New adult onset epilepsy associated with VGKC antibodies has been described before, as a cause of new onset MTLE,3 refractory partial complex seizures,4,5 and auditory hallucinations with ictal EEG correlate6 sometimes associated with hyponatremia. Here we presented a case of new onset epilepsia partialis continua with visual hallucinations.
Our patient had some of the typical MRI findings3,4,6,7 seen in LE, but was different as she also T-2 hyperintensity and contrast enhancement of the occipital lobe and calcarine cortex, which has not been described in the past.
Our patient also did not have a typical LE presentation as she did not have significant confusion prior to developing the motor partial complex status epilepticus. Her VGKC antibody-associated new adult onset of status epilepticus manifested as visual hallucinations and was highly refractory to treatment, and did not respond well to steroids or IVIG, ultimately requiring plasma exchange and 4 antiepileptic agents for optimal seizure control.
In a single-center chart review study by Jammoul A. et al,10 114 patients positive for VGKC antibody were subdivided into high-level (> 0.25nmol/L or 250pmol/L) and low-level (< 0.25nmol/L, but > 0.02nmol/L or 20pmol/L) groups. Of the high-level group, 75% had definite or probable autoimmune basis, while nonautoimmune disorders were seen in 75.6% of the patients from the low-level group. Our patient’s level of the VGKC antibody was 249pmol/L, just below the cutoff used in the study, which likely indicates a probable autoimmune basis for her new onset epilepsy.
This case demonstrates the importance of having high suspicion for autoimmune LE in new onset adult epilepsy when central nervous system infection is ruled out. VGKC antibody-mediated LE should be kept on the differential and patients should be tested early, with IVIG and plasma exchange used in cases which are not immediately responsive to steroids. In addition, there have also been some case reports with possible development of autoimmune demyelinating disease in patients chronically on anti-TNF-alpha agents.11 It is interesting to note that our patient was also on chronic treatment of her rheumatoid arthritis with golimumab (a TNF-alpha inhibitor) for about 3 years prior to presentation.
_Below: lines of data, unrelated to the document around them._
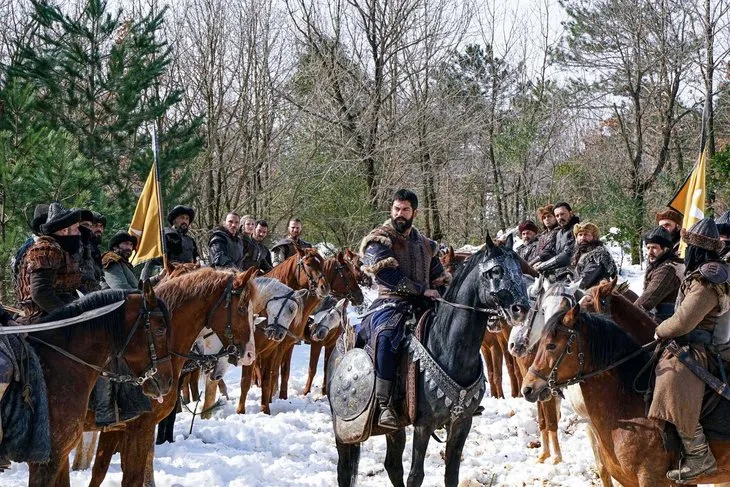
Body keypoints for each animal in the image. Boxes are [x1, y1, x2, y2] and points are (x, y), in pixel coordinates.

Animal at [236, 250, 328, 414]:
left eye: (323, 263)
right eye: (308, 264)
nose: (324, 287)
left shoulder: (277, 348)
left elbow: (272, 376)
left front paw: (266, 408)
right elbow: (247, 381)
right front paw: (241, 412)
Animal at [328, 234, 528, 486]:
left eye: (518, 270)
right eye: (495, 271)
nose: (521, 308)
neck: (449, 347)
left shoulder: (462, 422)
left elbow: (451, 474)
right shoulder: (424, 425)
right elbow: (416, 476)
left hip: (395, 427)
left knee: (392, 466)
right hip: (342, 431)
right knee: (344, 470)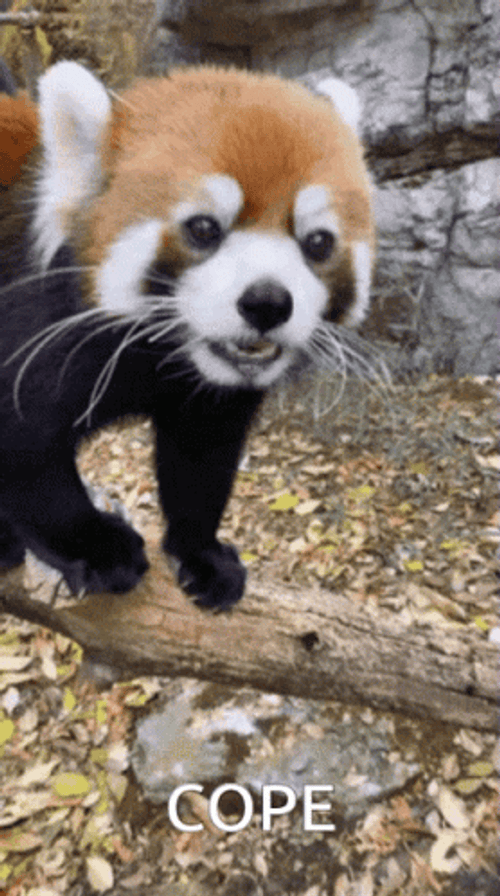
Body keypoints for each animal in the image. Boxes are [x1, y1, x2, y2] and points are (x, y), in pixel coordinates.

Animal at [0, 62, 374, 609]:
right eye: (204, 229)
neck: (158, 352)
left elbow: (200, 459)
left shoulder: (209, 395)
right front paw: (99, 547)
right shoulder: (32, 327)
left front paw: (202, 552)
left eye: (318, 242)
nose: (267, 302)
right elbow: (27, 454)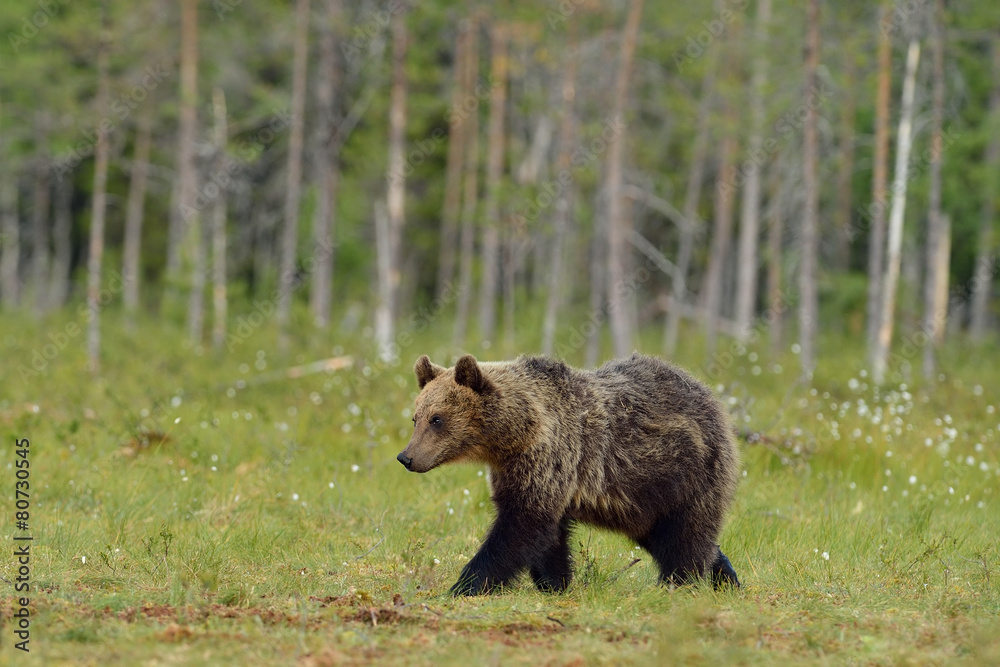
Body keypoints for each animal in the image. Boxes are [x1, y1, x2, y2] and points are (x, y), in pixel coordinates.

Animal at [396, 352, 741, 596]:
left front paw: (463, 585)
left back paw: (681, 582)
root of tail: (710, 395)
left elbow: (520, 526)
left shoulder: (551, 458)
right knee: (667, 535)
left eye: (437, 419)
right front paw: (555, 581)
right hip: (643, 500)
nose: (406, 457)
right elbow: (548, 535)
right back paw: (726, 577)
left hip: (687, 472)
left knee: (686, 535)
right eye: (416, 417)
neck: (515, 435)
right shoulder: (519, 470)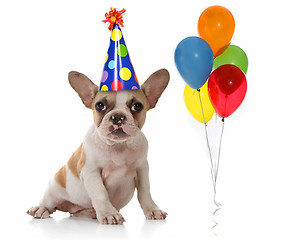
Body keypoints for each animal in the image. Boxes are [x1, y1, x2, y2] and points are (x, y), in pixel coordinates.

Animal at [26, 68, 170, 224]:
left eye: (137, 106)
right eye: (100, 105)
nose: (117, 116)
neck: (118, 146)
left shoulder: (142, 168)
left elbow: (145, 191)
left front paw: (153, 209)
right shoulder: (91, 171)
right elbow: (100, 192)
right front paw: (108, 213)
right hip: (54, 188)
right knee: (49, 202)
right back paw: (40, 209)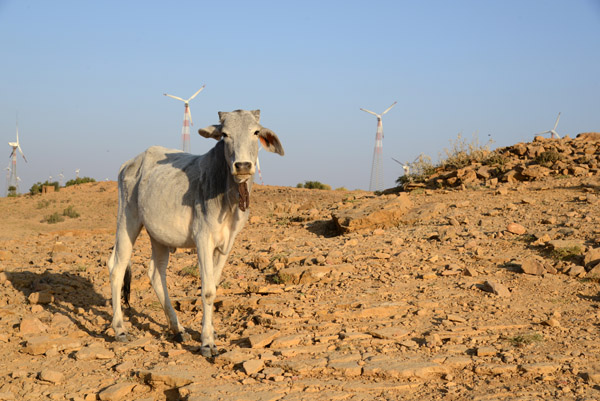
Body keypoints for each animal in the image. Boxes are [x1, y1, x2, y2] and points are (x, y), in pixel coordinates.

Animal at [106, 108, 284, 354]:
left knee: (155, 273)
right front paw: (207, 342)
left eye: (256, 132)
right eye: (225, 135)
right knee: (117, 268)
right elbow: (207, 290)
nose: (243, 166)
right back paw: (120, 329)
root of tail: (130, 162)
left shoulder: (226, 245)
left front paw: (209, 332)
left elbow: (214, 286)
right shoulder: (203, 239)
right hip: (127, 220)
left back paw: (177, 329)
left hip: (159, 236)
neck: (229, 197)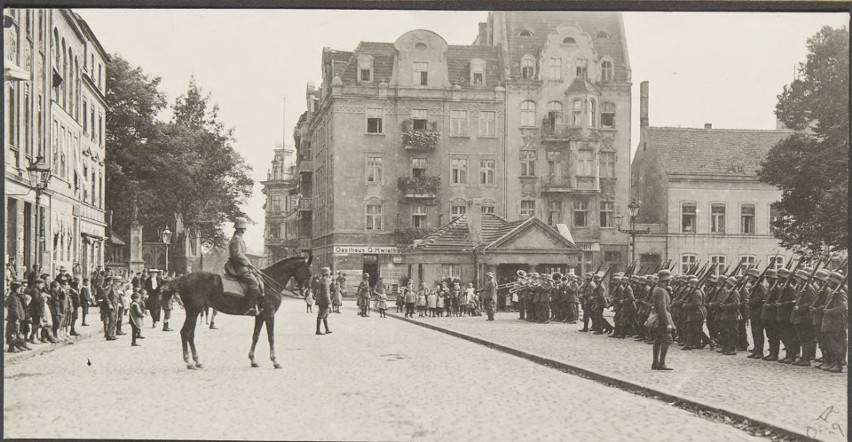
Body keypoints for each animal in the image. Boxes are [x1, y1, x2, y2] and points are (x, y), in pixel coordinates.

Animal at [161, 256, 312, 370]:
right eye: (309, 273)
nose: (305, 292)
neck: (269, 282)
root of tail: (183, 278)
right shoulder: (270, 314)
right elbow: (271, 337)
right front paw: (275, 361)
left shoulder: (260, 316)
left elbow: (255, 336)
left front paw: (253, 360)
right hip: (193, 311)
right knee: (186, 332)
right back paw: (190, 362)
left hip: (194, 312)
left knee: (189, 334)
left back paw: (197, 361)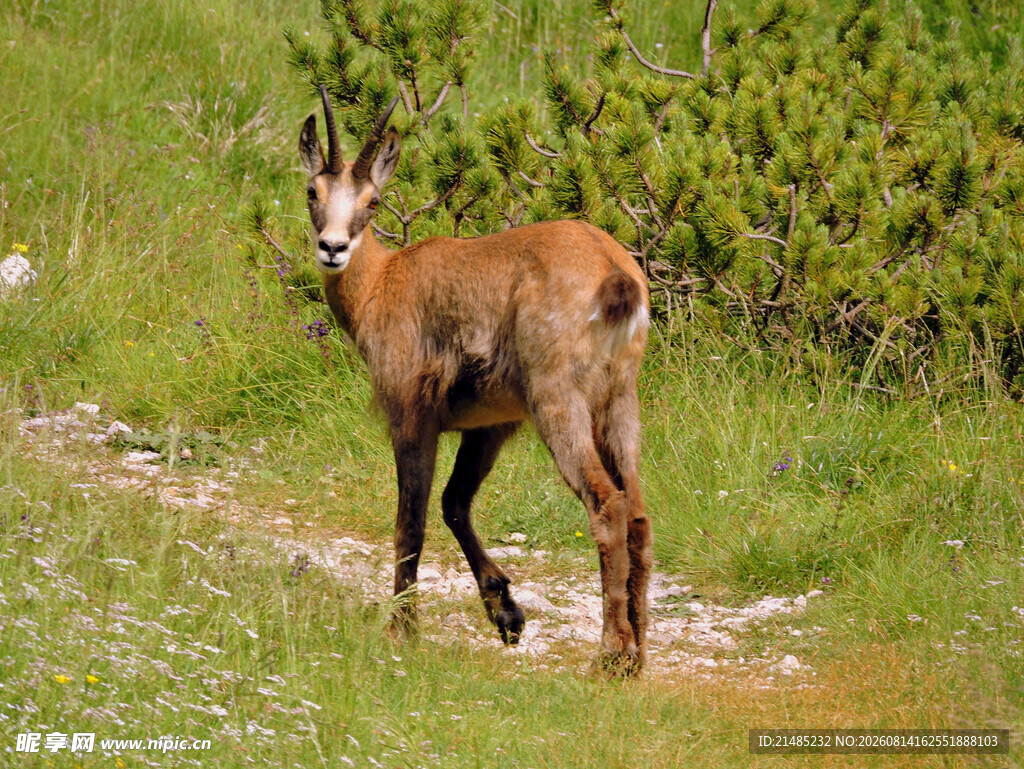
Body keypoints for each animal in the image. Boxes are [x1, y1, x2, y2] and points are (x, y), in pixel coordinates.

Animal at [299, 85, 652, 675]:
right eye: (312, 191)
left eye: (372, 201)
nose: (332, 248)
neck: (381, 285)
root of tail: (614, 274)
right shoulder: (490, 425)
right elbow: (454, 503)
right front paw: (506, 612)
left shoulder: (411, 413)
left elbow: (411, 520)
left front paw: (402, 631)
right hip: (619, 401)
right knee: (640, 511)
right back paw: (641, 650)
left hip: (559, 400)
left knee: (608, 503)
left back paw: (612, 652)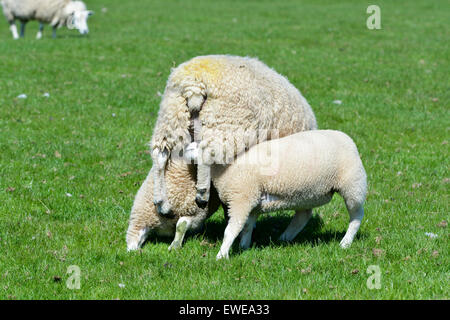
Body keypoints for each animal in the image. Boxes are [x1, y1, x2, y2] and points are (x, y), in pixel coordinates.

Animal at [150, 54, 316, 218]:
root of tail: (194, 83)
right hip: (226, 122)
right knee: (205, 152)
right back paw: (202, 194)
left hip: (172, 116)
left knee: (160, 154)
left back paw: (162, 203)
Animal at [174, 130, 368, 260]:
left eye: (203, 145)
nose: (186, 147)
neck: (226, 168)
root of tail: (347, 138)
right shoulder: (252, 200)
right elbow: (247, 226)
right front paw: (244, 247)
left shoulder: (242, 198)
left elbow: (231, 229)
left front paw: (222, 255)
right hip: (307, 193)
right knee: (303, 216)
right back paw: (284, 238)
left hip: (353, 185)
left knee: (357, 215)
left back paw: (345, 242)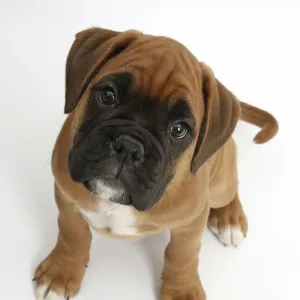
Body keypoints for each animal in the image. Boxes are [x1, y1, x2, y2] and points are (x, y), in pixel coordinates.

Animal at [33, 28, 278, 300]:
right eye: (108, 95)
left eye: (179, 130)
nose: (129, 146)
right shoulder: (67, 200)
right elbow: (71, 235)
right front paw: (61, 271)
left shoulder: (191, 224)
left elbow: (183, 256)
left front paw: (182, 291)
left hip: (220, 183)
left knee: (229, 190)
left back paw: (229, 218)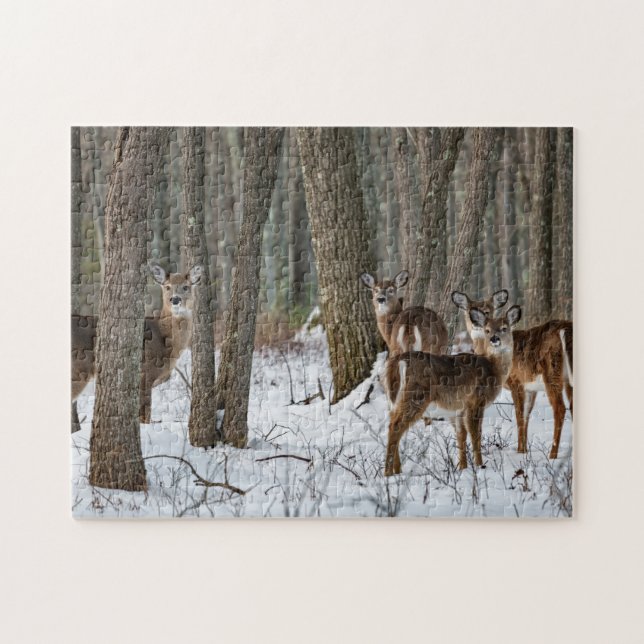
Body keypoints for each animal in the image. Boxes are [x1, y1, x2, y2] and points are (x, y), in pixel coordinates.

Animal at [71, 263, 202, 426]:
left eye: (186, 287)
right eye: (167, 286)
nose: (175, 299)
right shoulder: (145, 375)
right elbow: (145, 416)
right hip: (78, 371)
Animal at [384, 305, 522, 476]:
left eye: (504, 328)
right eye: (487, 330)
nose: (494, 339)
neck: (493, 369)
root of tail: (398, 362)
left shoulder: (458, 409)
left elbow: (461, 435)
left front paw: (462, 467)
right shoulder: (476, 400)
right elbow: (476, 434)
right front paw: (480, 465)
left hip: (394, 398)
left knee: (392, 422)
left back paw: (397, 470)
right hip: (415, 395)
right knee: (395, 426)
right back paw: (388, 472)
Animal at [452, 291, 573, 459]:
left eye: (488, 310)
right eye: (468, 310)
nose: (476, 323)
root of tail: (565, 329)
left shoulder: (516, 381)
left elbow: (519, 416)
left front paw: (520, 450)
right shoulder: (530, 388)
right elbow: (527, 416)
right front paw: (525, 450)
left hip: (552, 372)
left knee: (560, 408)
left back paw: (552, 454)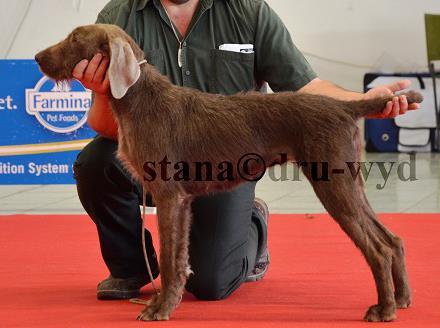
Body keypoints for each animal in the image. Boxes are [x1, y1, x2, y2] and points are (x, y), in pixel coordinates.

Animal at [37, 24, 422, 322]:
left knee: (378, 248)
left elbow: (168, 256)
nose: (38, 57)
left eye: (74, 38)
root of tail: (345, 107)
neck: (138, 99)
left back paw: (384, 310)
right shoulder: (181, 201)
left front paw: (159, 309)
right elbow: (179, 257)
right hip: (349, 183)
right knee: (393, 239)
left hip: (334, 182)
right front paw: (168, 300)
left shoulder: (168, 194)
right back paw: (402, 299)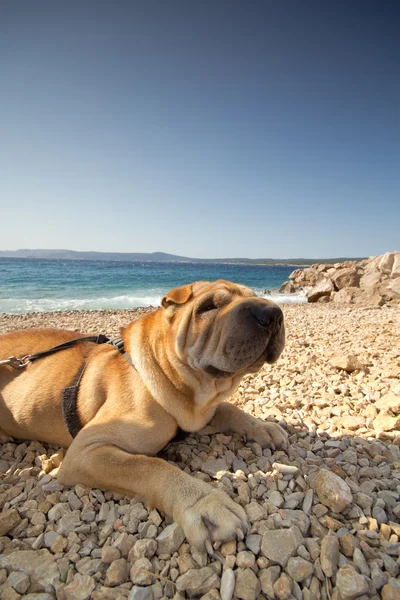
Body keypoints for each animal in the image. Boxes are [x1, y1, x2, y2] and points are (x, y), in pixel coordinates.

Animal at [0, 278, 288, 552]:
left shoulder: (202, 412)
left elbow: (229, 409)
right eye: (208, 307)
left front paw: (262, 427)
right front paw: (206, 504)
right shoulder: (87, 450)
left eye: (254, 296)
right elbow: (150, 466)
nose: (271, 312)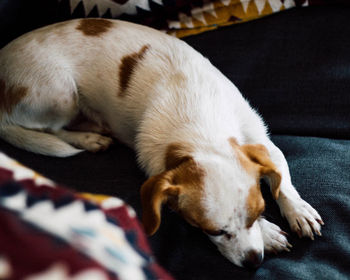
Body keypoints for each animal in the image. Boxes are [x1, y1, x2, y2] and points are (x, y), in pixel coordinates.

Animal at [0, 18, 322, 268]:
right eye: (213, 231)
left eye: (257, 213)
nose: (254, 261)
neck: (199, 123)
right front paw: (269, 233)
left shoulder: (263, 144)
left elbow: (283, 183)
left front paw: (298, 211)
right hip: (60, 93)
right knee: (49, 128)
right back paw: (88, 137)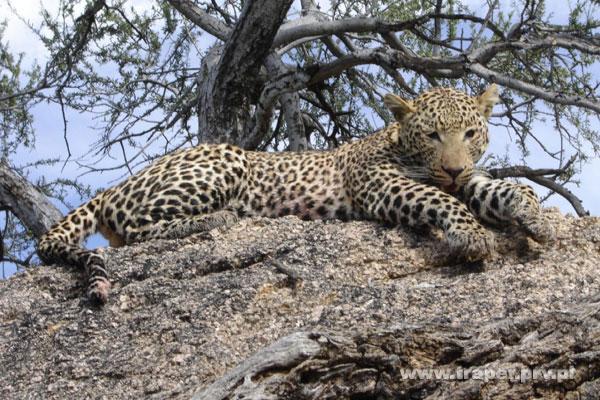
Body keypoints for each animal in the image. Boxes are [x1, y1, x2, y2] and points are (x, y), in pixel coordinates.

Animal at [36, 84, 552, 304]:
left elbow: (508, 187)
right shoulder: (383, 186)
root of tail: (117, 184)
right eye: (431, 135)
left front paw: (538, 218)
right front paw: (472, 236)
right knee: (135, 228)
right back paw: (220, 218)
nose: (452, 167)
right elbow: (443, 200)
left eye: (470, 133)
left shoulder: (471, 179)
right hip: (226, 159)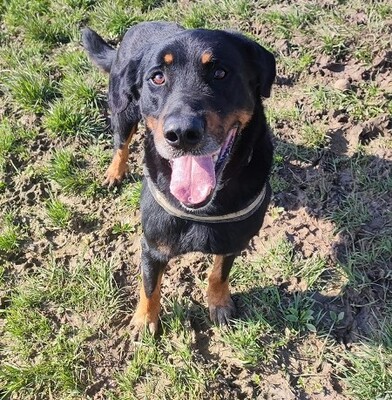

This more likely coincidental, as it is more likely that our patient had a predisposition to developing autoimmune disorders given her history of hypothyroidism, diabetes, and rheumatoid arthritis, but perhaps the relationship of TNF-alpha inhibitors and development of autoimmune diseases as a whole should be explored further Our patient so far has not been started on any chronic immunosuppressive therapy for the presumed autoimmune encephalitis, as she was incidentally already on a small dose of weekly methotrexate for treatment of her rheumatoid arthritis. The golimumab was not restarted. She will be followed very closely for any recurrence or increase in VGKC antibodies, and may require further plasma exchange treatments and potentially additional/stronger immune-suppressive agents if a relapse occurs.
The patient has followed up multiple times in our outpatient neurology clinic after discharge. Her visual hallucinations resolved and she has been seizure free for over 10 months with being slowly tapered off Phenobarbital, but continued to take Levetiracetam, Clonazepam, Oxcarbazepine, and Lacosamide. The MRI brain was repeated about three months after achieving optimal seizure control with complete resolution of previous abnormal findings in the brain parenchyma. Patient’s VGKC antibody was repeated one month after discharge and was negative.